Los niños lucenses pueden mejorar su calidad de vida y la de su entorno con hábitos sencillos que los convertirán en el futuro en consumidores responsables, según ACUL

21 nov 2010 . Actualizado a las 02:00 h.

La perfección es casi imposible de alcanzar, pero es probable que si un niño se acostumbra a cerrar el grifo para no desperdiciar agua, a merendar un bocata de jamón en lugar de un bollo industrial o a jugar más en el parque y un poco menos en el ordenador, sea un consumidor responsable en el futuro. La Asociación de Consumidores y Usuarios de la provincia de Lugo (ACUL) destaca que los pequeños también consumen y pueden contribuir mediante el aprendizaje a mejorar su calidad de vida y la de su entorno. En esa línea, el colectivo impartió hace unos días una charla para escolares en el colegio Salesianos (Divina Pastora), de Lugo. Después de explicarles el significado de la palabra «consumidor», la abogada Vanesa Arbesú incidió en la forma en que los pequeños consumen. «Por ejemplo, cuando desayunan de forma saludable, cuando juegan en el parque, cuando compran un juguete o cuando se duchan», señaló.

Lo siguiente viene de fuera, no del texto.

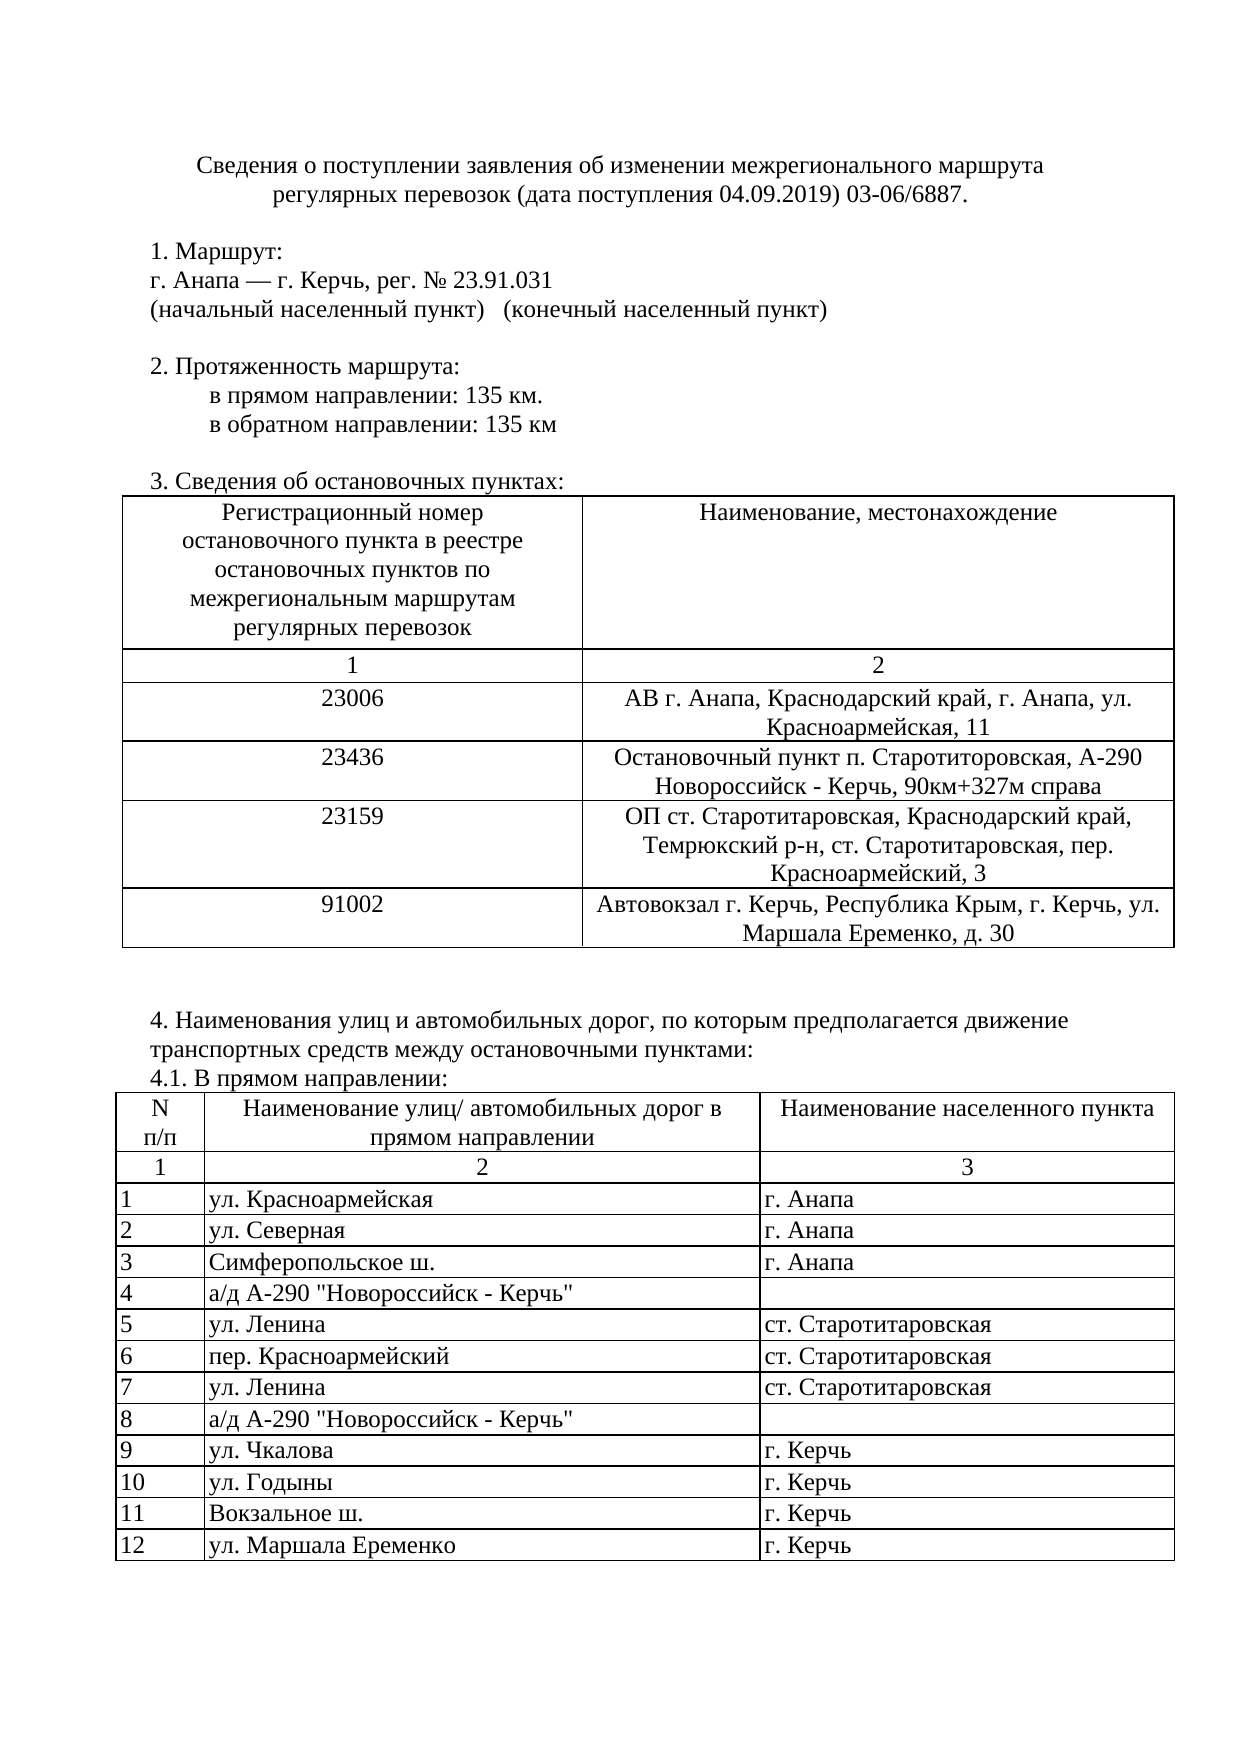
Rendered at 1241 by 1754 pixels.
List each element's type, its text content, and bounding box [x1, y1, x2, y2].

table_cell 1 [117, 1184, 204, 1214]
table_cell 1 [123, 650, 582, 681]
table_cell 3 [761, 1152, 1174, 1182]
table_cell 23436 [123, 742, 582, 799]
text 4. Наименования улиц и автомобильных дорог, по которым предполагается движение транспортных средств между остановочными пунктами: [150, 1005, 1090, 1063]
table_cell ОП ст. Старотитаровская, Краснодарский край, Темрюкский р-н, ст. Старотитаровская, пер. Красноармейский, 3 [583, 801, 1173, 887]
table_header Наименование, местонахождение [583, 497, 1173, 648]
table_cell а/д А-290 "Новороссийск - Керчь" [205, 1278, 759, 1308]
table_cell 12 [117, 1530, 204, 1560]
table_cell [761, 1404, 1174, 1434]
table_cell г. Анапа [761, 1184, 1174, 1214]
table_header Регистрационный номер остановочного пункта в реестре остановочных пунктов по межрегиональным маршрутам регулярных перевозок [123, 497, 582, 648]
table_cell г. Керчь [761, 1467, 1174, 1497]
table_cell 8 [117, 1404, 204, 1434]
table_cell Симферопольское ш. [205, 1247, 759, 1277]
table_cell 2 [205, 1152, 759, 1182]
table_cell Остановочный пункт п. Старотиторовская, А-290 Новороссийск - Керчь, 90км+327м справа [583, 742, 1173, 799]
table_cell ст. Старотитаровская [761, 1310, 1174, 1339]
text Сведения о поступлении заявления об изменении межрегионального маршрута регулярных перевозок (дата поступления 04.09.2019) 03-06/6887. [150, 150, 1090, 207]
table_cell [761, 1278, 1174, 1308]
text в обратном направлении: 135 км [150, 409, 1090, 437]
table_cell 23159 [123, 801, 582, 887]
table_cell 23006 [123, 683, 582, 740]
table_cell ул. Годыны [205, 1467, 759, 1497]
text 2. Протяженность маршрута: [150, 351, 1090, 380]
table_cell г. Анапа [761, 1247, 1174, 1277]
table_header N п/п [117, 1093, 204, 1151]
table_header Наименование улиц/ автомобильных дорог в прямом направлении [205, 1093, 759, 1151]
table_cell 2 [583, 650, 1173, 681]
table_cell 3 [117, 1247, 204, 1277]
table_cell а/д А-290 "Новороссийск - Керчь" [205, 1404, 759, 1434]
table_cell 6 [117, 1341, 204, 1371]
text в прямом направлении: 135 км. [150, 380, 1090, 409]
table_cell 10 [117, 1467, 204, 1497]
table_cell ул. Чкалова [205, 1436, 759, 1465]
table_cell 4 [117, 1278, 204, 1308]
table_cell 9 [117, 1436, 204, 1465]
text 3. Сведения об остановочных пунктах: [150, 466, 1090, 495]
table_cell ул. Северная [205, 1215, 759, 1245]
text 1. Маршрут: [150, 236, 1090, 265]
table_cell Вокзальное ш. [205, 1498, 759, 1528]
table_cell ул. Ленина [205, 1373, 759, 1402]
table_cell г. Керчь [761, 1530, 1174, 1560]
text г. Анапа — г. Керчь, рег. № 23.91.031 [150, 265, 1090, 294]
table_cell АВ г. Анапа, Краснодарский край, г. Анапа, ул. Красноармейская, 11 [583, 683, 1173, 740]
table_cell ст. Старотитаровская [761, 1341, 1174, 1371]
text (начальный населенный пункт) (конечный населенный пункт) [150, 294, 1090, 322]
table_cell ул. Маршала Еременко [205, 1530, 759, 1560]
table_cell 7 [117, 1373, 204, 1402]
table_header Наименование населенного пункта [761, 1093, 1174, 1151]
table_cell ул. Красноармейская [205, 1184, 759, 1214]
table_cell Автовокзал г. Керчь, Республика Крым, г. Керчь, ул. Маршала Еременко, д. 30 [583, 889, 1173, 946]
table_cell 1 [117, 1152, 204, 1182]
table_cell г. Керчь [761, 1498, 1174, 1528]
table_cell 2 [117, 1215, 204, 1245]
table_cell 11 [117, 1498, 204, 1528]
table_cell г. Керчь [761, 1436, 1174, 1465]
table_cell пер. Красноармейский [205, 1341, 759, 1371]
table_cell г. Анапа [761, 1215, 1174, 1245]
table_cell ул. Ленина [205, 1310, 759, 1339]
table_cell ст. Старотитаровская [761, 1373, 1174, 1402]
table_cell 91002 [123, 889, 582, 946]
table_cell 5 [117, 1310, 204, 1339]
text 4.1. В прямом направлении: [150, 1063, 1090, 1092]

En la sesión, los chavales, con edades comprendidas entre los 9 y los 12 años, conocieron hábitos que pueden practicar en su día a día para ser responsables. La importancia de que lleven una alimentación sana y equilibrada jugó un papel muy destacado. «Los niños deben conocer los alimentos, por eso les enseñamos a que se fijen en el etiquetado. Además de la fecha de caducidad, es importante que aprendan a conocer los componentes de cada uno», indicó la profesora.

Prevenir problemas y alergias

Cada vez hay más personas que sufren obesidad, pero también alergias por intolerancia al huevo, la leche o alimentos con gluten, entre otros. Por esa razón, subrayan desde ACUL, es tan importante que los críos lean la información nutricional que aparece en las etiquetas para diferenciar un producto saludable de uno que no lo es.

En uno de los juegos del taller de consumo, los escolares tuvieron que colocar distintos tipos de alimentos -como verduras, legumbres, bollería...- dentro de una pirámide nutricional. «Eso les ayuda a identificar el grado de beneficio que les aporta cada tipo de alimento», comentó Arbesú.